Requirement A =
In the records below, repeat the lines from the one with "Which has a higher value, 553.95 or 553.90?" through the end of the records, both ends included, and omit the pictures.

Exercise passage =
We are interested in
How do annual members and casual riders use Divvy bikes differently?
Data
We will use DIVVY’s historical trip data to analyze and identify trends. Available at - https://divvy-tripdata.s3.amazonaws.com/index.html
For the purposes of this case study, the datasets are appropriate and will enable you to answer the business questions. The data has been made available by Motivate International Inc. under this license.) This is public data that you can use to explore how different customer types are using DIVVY bikes. But note that data-privacy issues prohibit you from using riders’ personally identifiable information. This means that you won’t be able to connect pass purchases to credit card numbers to determine if casual riders live in the DIVVY service area or if they have purchased multiple single passes.

Records from a collection =
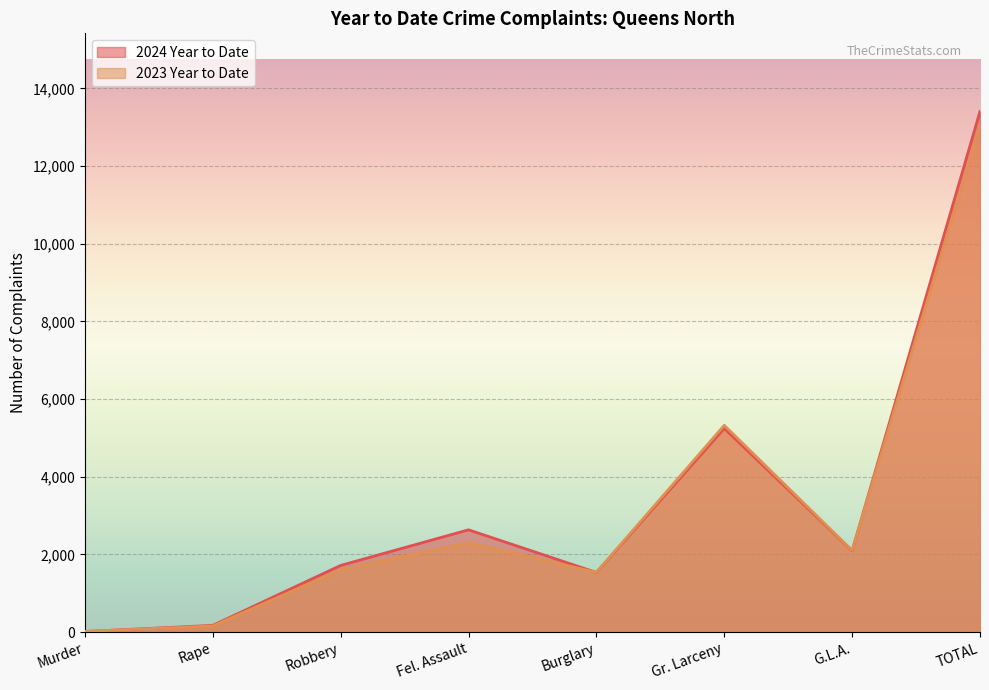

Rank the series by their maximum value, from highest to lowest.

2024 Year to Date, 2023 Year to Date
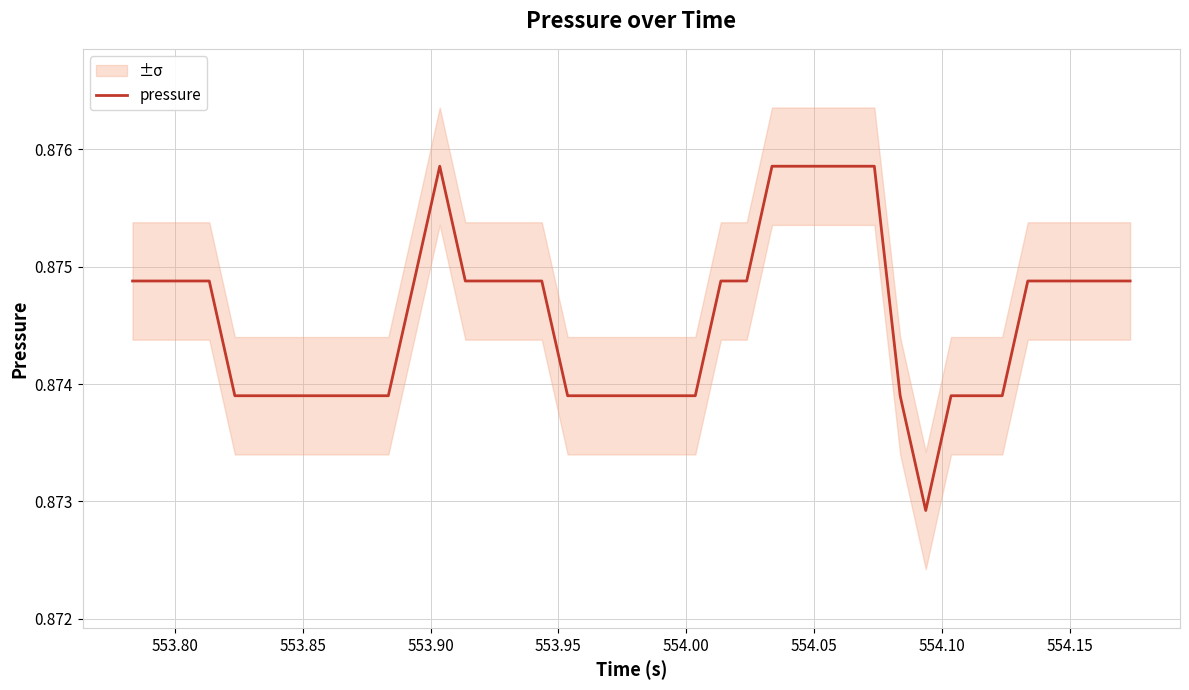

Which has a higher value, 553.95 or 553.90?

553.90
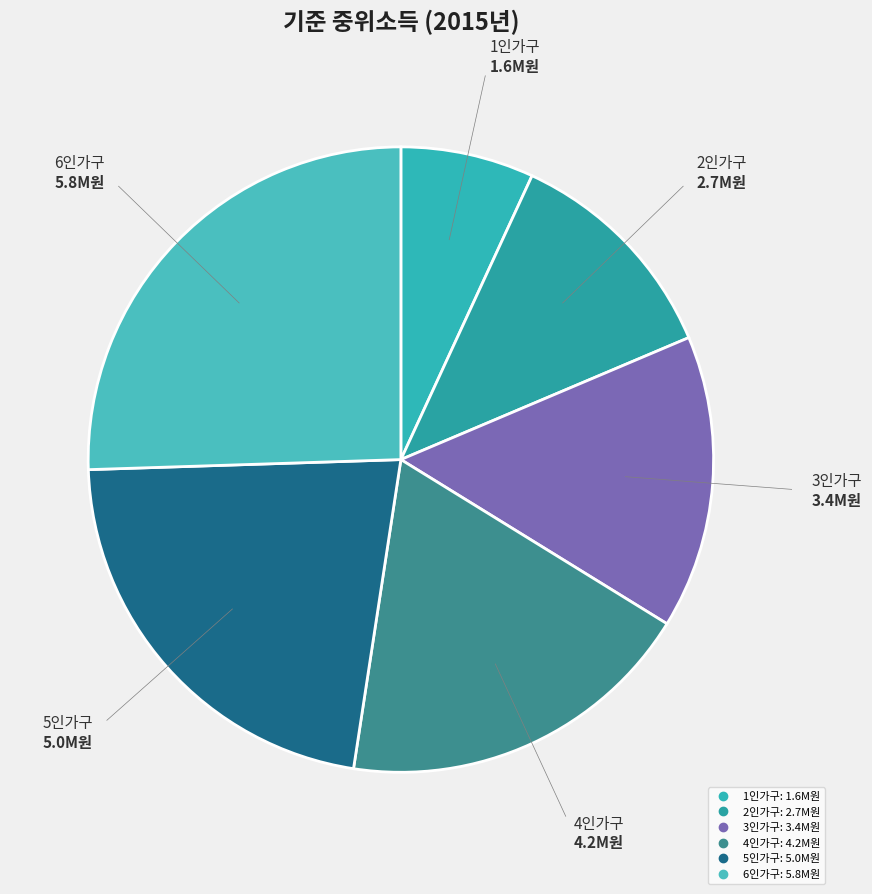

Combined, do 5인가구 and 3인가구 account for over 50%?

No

Requirement B =
Transcribe the entire passage on Divvy bike trip data.

Task output A =
Which has a higher value, 553.95 or 553.90?

553.90

Combined, do 5인가구 and 3인가구 account for over 50%?

No

Task output B =
We are interested in
How do annual members and casual riders use Divvy bikes differently?
Data
We will use DIVVY’s historical trip data to analyze and identify trends. Available at - https://divvy-tripdata.s3.amazonaws.com/index.html
For the purposes of this case study, the datasets are appropriate and will enable you to answer the business questions. The data has been made available by Motivate International Inc. under this license.) This is public data that you can use to explore how different customer types are using DIVVY bikes. But note that data-privacy issues prohibit you from using riders’ personally identifiable information. This means that you won’t be able to connect pass purchases to credit card numbers to determine if casual riders live in the DIVVY service area or if they have purchased multiple single passes.